Speeddaten over public value
8 januari 2013 om 13:41 0 reacties
De strategische driehoek van Mark Moore voor public value is een klassiek denkmodel, waarmee vraagstukken in de (semi-)publieke sector kunnen worden geanalyseerd. Op 7 september jl. kwam Moore vanuit de VS die methodiek hoogstpersoonlijk toepassen op enkele cases tijdens een sessie ‘academisch speeddaten’ aan het Zijlstra Center van de VU.

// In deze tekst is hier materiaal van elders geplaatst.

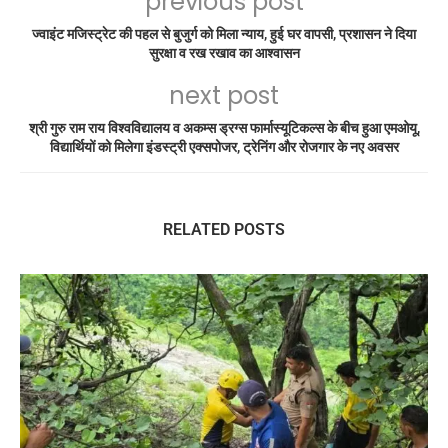
previous post
ज्वाइंट मजिस्ट्रेट की पहल से बुजुर्ग को मिला न्याय, हुई घर वापसी, प्रशासन ने दिया
सुरक्षा व रख रखाव का आश्वासन
next post
श्री गुरु राम राय विश्वविद्यालय व अकम्स ड्रग्स फार्मास्यूटिकल्स के बीच हुआ एमओयू,
विद्यार्थियों को मिलेगा इंडस्ट्री एक्सपोजर, ट्रेनिंग और रोजगार के नए अवसर
RELATED POSTS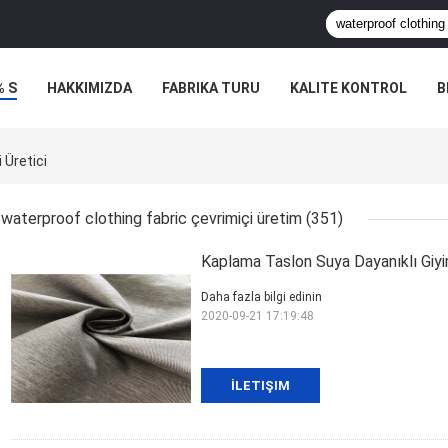
% S
HAKKIMIZDA
FABRIKA TURU
KALITE KONTROL
B
LERI
 Üretici
waterproof clothing fabric çevrimiçi üretim
(351)
Kaplama Taslon Suya Dayanıklı Gi
Daha fazla bilgi edinin
2020-09-21 17:19:48
İLETIŞIM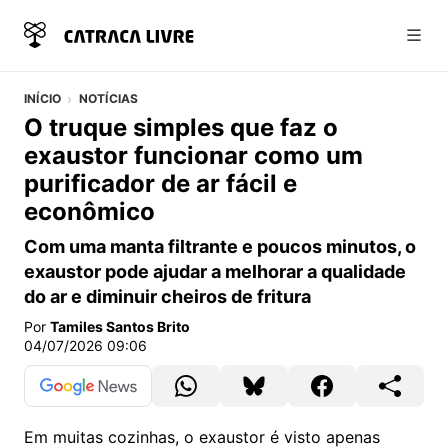
Abri
INÍCIO
NOTÍCIAS
O truque simples que faz o
exaustor funcionar como um
purificador de ar fácil e
econômico
Com uma manta filtrante e poucos minutos, o
exaustor pode ajudar a melhorar a qualidade
do ar e diminuir cheiros de fritura
Por
Tamiles Santos Brito
04/07/2026 09:06
Em muitas cozinhas, o exaustor é visto apenas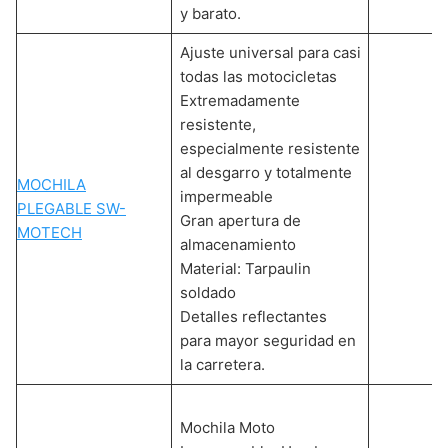
y barato.
Ajuste universal para casi
todas las motocicletas
Extremadamente
resistente,
especialmente resistente
al desgarro y totalmente
MOCHILA
impermeable
PLEGABLE SW-
Gran apertura de
MOTECH
almacenamiento
Material: Tarpaulin
soldado
Detalles reflectantes
para mayor seguridad en
la carretera.
Mochila Moto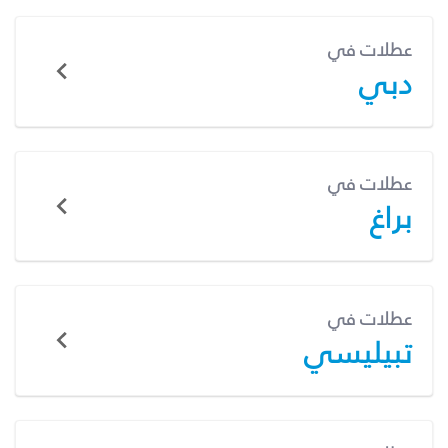
عطلات في
دبي
عطلات في
براغ
عطلات في
تبيليسي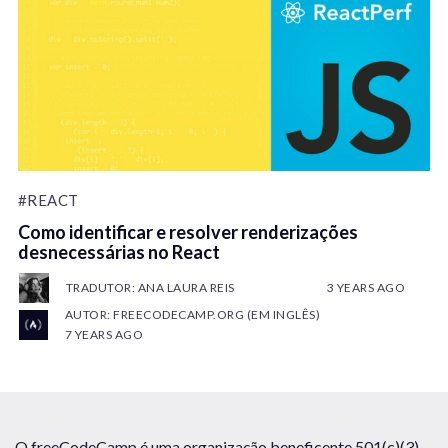
#REACT
Como identificar e resolver renderizações
desnecessárias no React
TRADUTOR: ANA LAURA REIS
3 YEARS AGO
AUTOR: FREECODECAMP.ORG (EM INGLÊS)
7 YEARS AGO
O freeCodeCamp é uma organização beneficente 501(c)(3),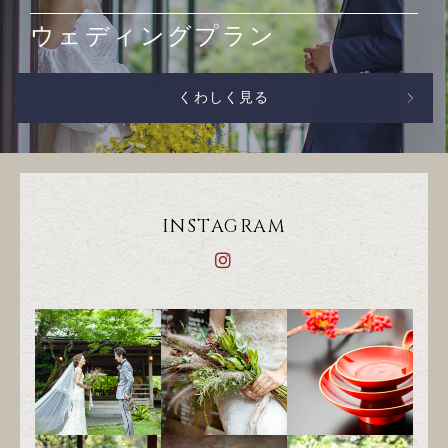
ウェディングプラン
くわしく見る
INSTAGRAM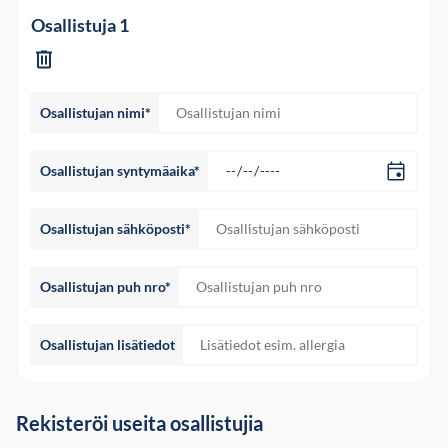
Osallistuja 1
Osallistujan nimi*
Osallistujan syntymäaika*
Osallistujan sähköposti*
Osallistujan puh nro*
Osallistujan lisätiedot
Rekisteröi useita osallistujia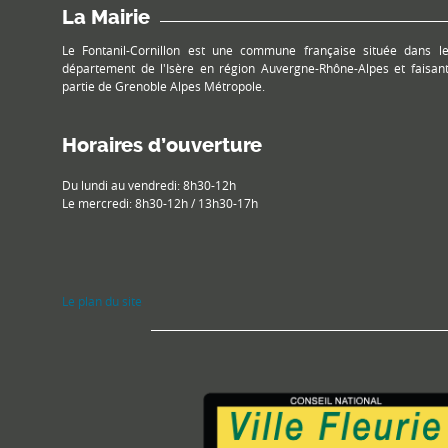
La Mairie
Le Fontanil-Cornillon est une commune française située dans l
département de l'Isère en région Auvergne-Rhône-Alpes et faisan
partie de Grenoble Alpes Métropole.
Horaires d’ouverture
Du lundi au vendredi: 8h30-12h
Le mercredi: 8h30-12h / 13h30-17h
Le plan du site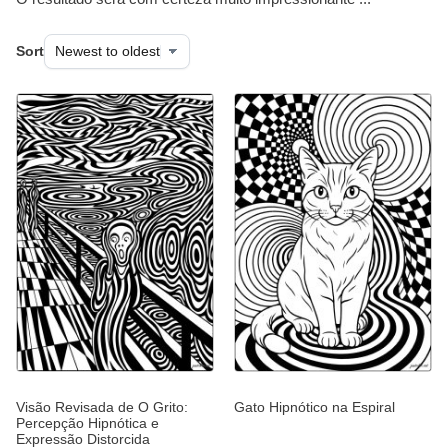
Sort
Visão Revisada de O Grito:
Gato Hipnótico na Espiral
Percepção Hipnótica e
Expressão Distorcida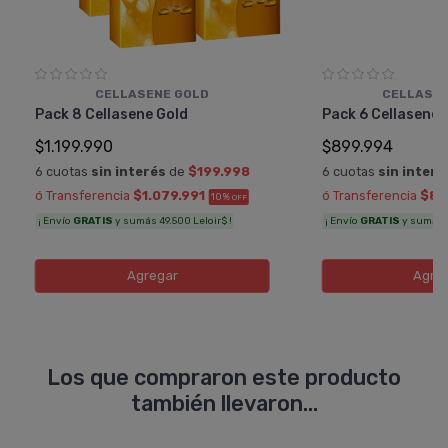
CELLASENE GOLD
CELLASEN
Pack 8 Cellasene Gold
Pack 6 Cellasene 
$1.199.990
$899.994
6 cuotas
sin interés
de
$199.998
6 cuotas
sin interé
ó Transferencia
$1.079.991
ó Transferencia
$80
10%
OFF
¡ Envío
GRATIS
y sumás 49.500 Leloir$ !
¡ Envío
GRATIS
y sumás 3
Agregar
Agre
Los que compraron este producto
también llevaron...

Live is Moore is een onderhoudend presentator. Voor het oog van het publiek maakt hij snelle analyses, vraagt door bij zijn gasten, brengt complexe materie terug tot de kern en heeft humor. Als hij een conclusies trekt, checkt hij steevast zijn gehoor: ‘Does this make sense to you?’ Zonder tegenbericht neemt hij je mee in zijn volgende denkstap en in no time ben je mijlen verder. Dat het achteraf kan duizelen is niet zo verwonderlijk. Moore erkent dat zijn strategische driehoek abstract oogt en lastig in de praktijk te brengen is. De driehoek moet bestuurders in de (semi-)publieke sector helpen bij hun strategische oriëntatie, namelijk om een optimum te bereiken tussen de inzet van hun middelen (operational capacity), de ambitie van het bereiken van de maatschappelijke (meer)waarde (public value) én de legitimering vanuit de samenleving (authorizing environment).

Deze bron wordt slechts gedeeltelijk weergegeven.